THE PRICE IS WRONG: The AP's Michael Tarm reported attorney Jay Edelson on Friday told U.S. District Judge John Lee that a reworked class-action head-injury settlement with the NCAA "is as bad as the one the judge rejected in December -- though other attorneys defended it." The hearing in U.S. District Court in Chicago, where around 10 similar suits nationwide were consolidated into the one case, was the "first since the new proposed agreement was unveiled" last week.

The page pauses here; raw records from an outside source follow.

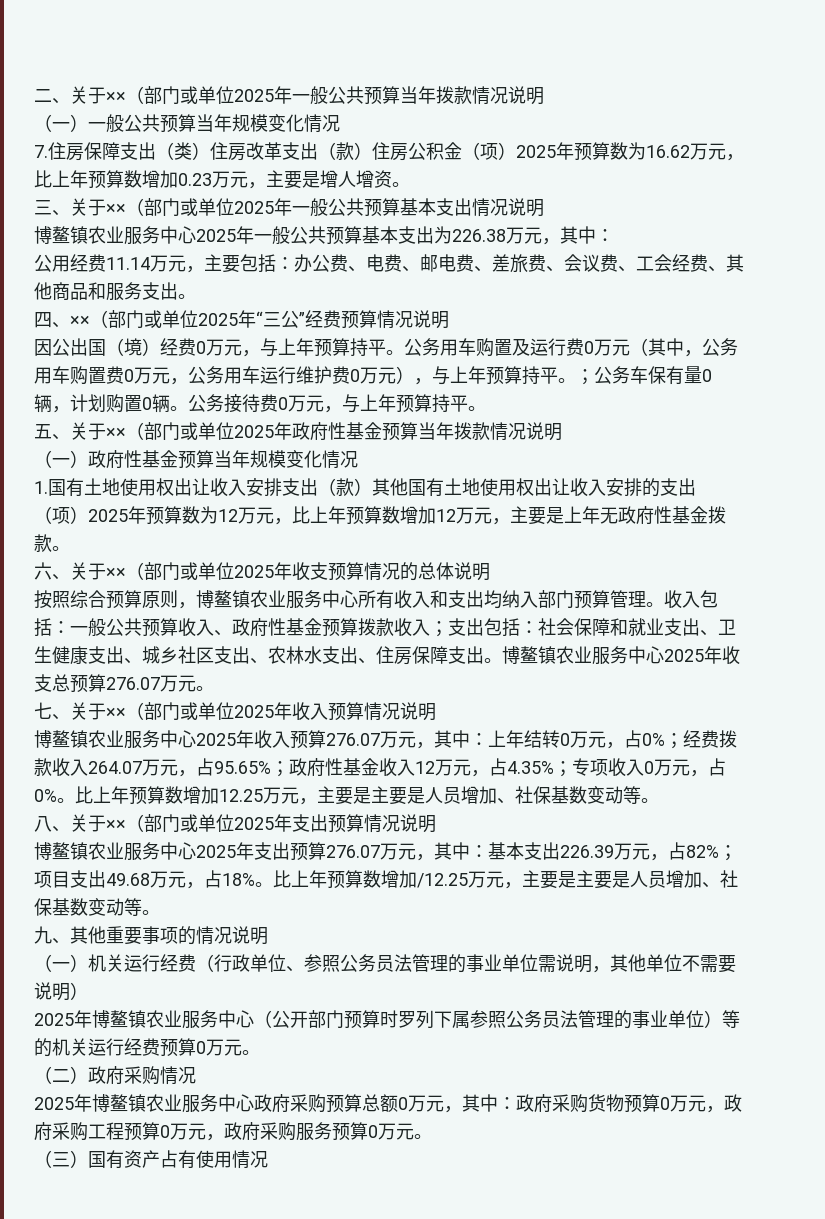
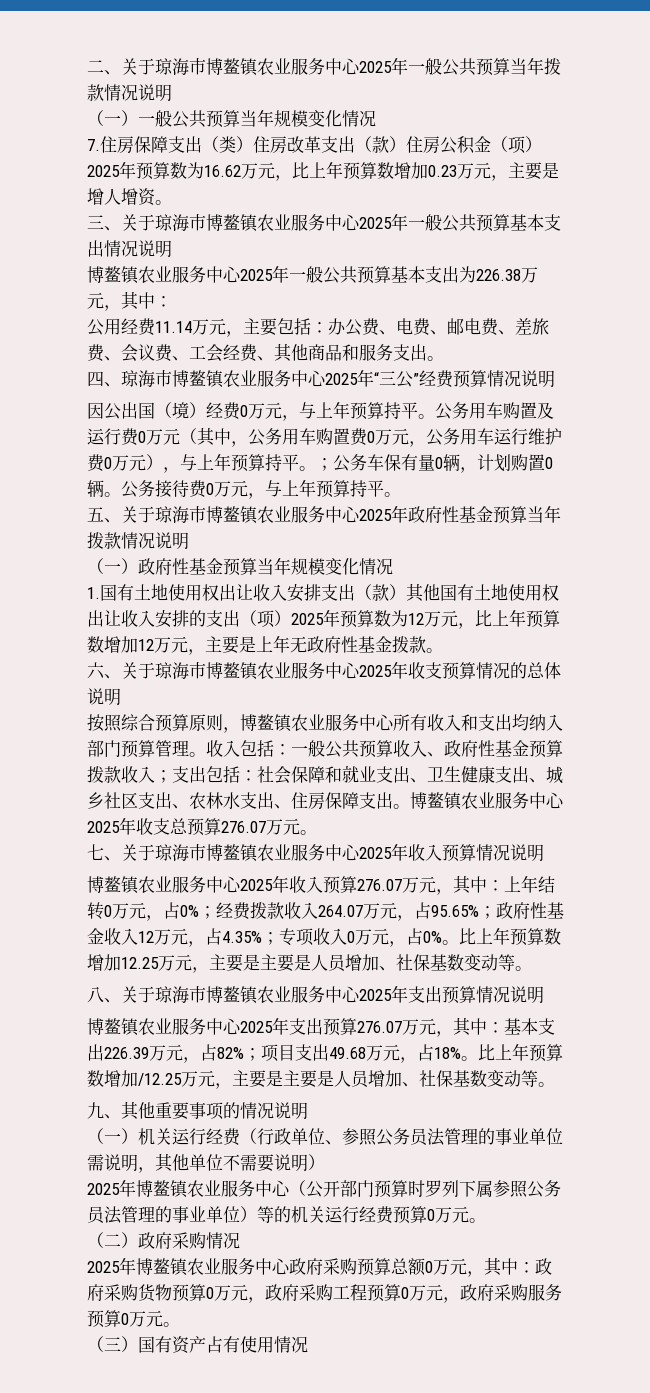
[106,86,234,104] ××（部门或单位 -> [155,58,360,76] 琼海市博鳌镇农业服务中心
[106,198,234,216] ××（部门或单位 -> [155,214,360,232] 琼海市博鳌镇农业服务中心
[70,310,198,328] ××（部门或单位 -> [121,370,326,388] 琼海市博鳌镇农业服务中心
[106,422,234,440] ××（部门或单位 -> [155,506,360,524] 琼海市博鳌镇农业服务中心
[106,562,234,580] ××（部门或单位 -> [155,662,360,680] 琼海市博鳌镇农业服务中心
[106,702,234,720] ××（部门或单位 -> [155,844,360,862] 琼海市博鳌镇农业服务中心
[106,814,234,832] ××（部门或单位 -> [155,986,360,1004] 琼海市博鳌镇农业服务中心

Lee "raised several concerns," including that the $70M the NCAA pledged to set aside to test current and former athletes for signs of brain injury "might be too little." Around 4.4 million former or current athletes who played contact and non-contact sports in college "could apply for the NCAA-funded testing, which was the core feature of both the original proposal and the new one." Edelson told reporters outside the courtroom on Friday that the proposed settlement "gave the false impression that the NCAA was taking decisive steps to resolve the concussions issue" (AP, 4/17).

HEART OF THE MATTER: NCAA Chief Medical Officer Brian Hainline on Friday said that he will "back off a plan to recommend a mandatory heart test for athletes at higher risk of cardiac death because of an outcry from university team doctors who oppose the practice." Hainline last month said that he was "preparing to recommend that some groups of athletes, including male basketball players, be required to undergo an EKG test to search for cardiac defects." The WALL STREET JOURNAL's Sharon Terlep noted schools "wouldn’t be obligated to follow such a recommendation." But legal experts and school officials said that "declining to do so could place a school at risk of legal exposure if an athlete fell dead." Hainline said that he "still hoped to get in place an NCAA recommendation for mandatory screening of athletes." But instead of unilaterally making the call -- a strategy he "hoped would help sidestep the NCAA’s bureaucracy -- he will work to address critics’ concerns and to get support from the broader medical community" (WALL STREET JOURNAL, 4/18).